A project groups together the data, prompts and models that are all achieving the same task to be done using the large language model.
For example, if you have a task of ‘generate google ad copy’, that should be a project. If you have a summarization that works on top of tweets, that should be a project. You should have many separate projects for each of your tasks on top of the LLM.
Models
The Humanloop platform gives you the ability to use and improve large language models like GPT‑3. There are many different models from multiple providers. The models may be different sizes, may have been trained differently, and are likely to perform differently. Humanloop gives you the ability to find the best model for your situation and optimise performance and cost.
Model Provider is where the model is from. For example, ‘OpenAI’, or ‘AI21’ etc.
Model refers to the actual AI model that should be used. Such as text-davinci-002 (large, relatively expensive, highly capable model trained to follow instructions) babbage (smaller, cheaper, faster but worse at creative tasks), or gpt-j (an open source model – coming soon!).
Fine-tuned model - finetuning takes one of the existing models and specialises it for a specific task by further training it with some task-specific data.
Finetuning lets you get more out of the models by providing:
- Higher quality results than prompt design
- Ability to train on more examples than can fit in a prompt
- Token savings due to shorter prompts
- Lower latency requests
Model config
This is the prompt template, the model (e.g. text-davinci-002
) and the various parameters such as temperature that define how the model will generate text.
A new model config is generated for each unique set of parameters used within that project. This is so you can compare different model configs to see which perform better, for things like the prompt, or settings like temperature, or stop sequences.
Prompt templates
This is the prompt that is fed to the model, which also allows the use of variables. This allows you track how the same prompt is being used with different input values.
The variables are surrounded by {{ and }}
like this:
Input Variables
Variables are used in prompts to allow you to insert different values into the prompt at runtime. For example, in the prompt Write a song about {{topic}}
, {{topic}}
is a variable that can be replaced with different values at runtime.
Variables in a prompt template are called Inputs.
Log
All Prompts,
Tools and Evaluators produce Logs. A Log containsthe inputs
and the output
s and tracks which version of Prompt/Tool/Evaluator was used.
For the example of a Prompt above, the Log would have one input
called ‘topic’ and the output
will be the completion.
Datapoint
A datapoint is an input-output pair that is used to evaluate the performance of a model.
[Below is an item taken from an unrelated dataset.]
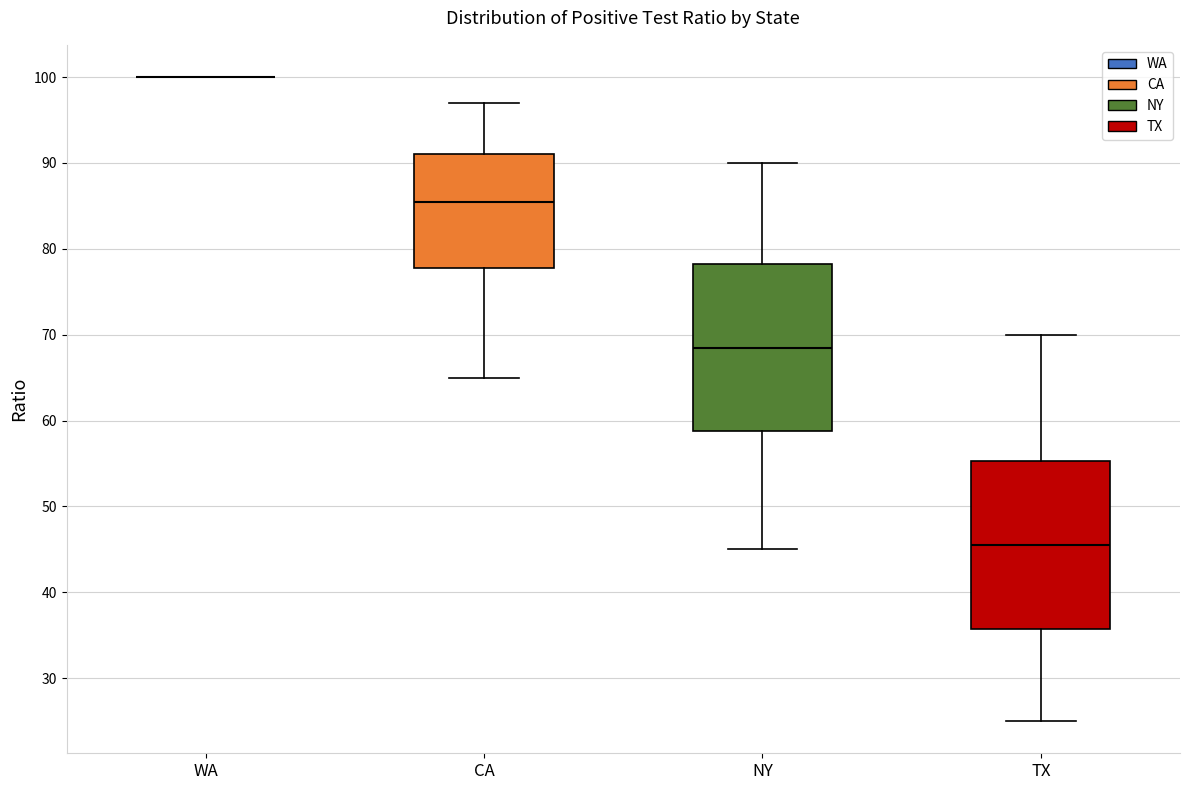

Where is the upper edge of the box for CA on the y-axis? The values are not printed on the chart, so give them approximately, as read against the axis.

91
It is different to a Log in that it is not tied to any specific version of a Prompt (or Tool or Evaluator), and that the target is an arbitrary object that can be used to evaluate the output of the model. See Datasets for more information.
Feedback
Human feedback is crucial to help understand how your models are performing and to direct you in the ways to improve them.
Explicit feedback these are purposeful actions to review the generations. For example, ‘thumbs up/down’ button presses.
Implicit feedback – actions taken by your users may signal whether the generation was good or bad, for example, whether the user ‘copied’ the generation, ‘saved it’ or ‘dismissed it’ (which is negative feedback).
You can also have corrections as a feedback too.
Experiment
Experiments help remove the guesswork from working with large language models. Experiments allow you to set up A/B test between multiple different model configs. This enables you to try out alternative prompts or models and use the feedback from your users to determine which works better.
Semantic search
Semantic search is an effective way to retrieve the most relevant information for a query from a large dataset of documents. The documents are typically split into small chunks of text that are stored as vector embeddings which are numerical representations for the meaning of text. Retrieval is carried out by first embedding the query and then using some measure of vector similarity to find the most similar embeddings from the dataset and return the associated chunks of text.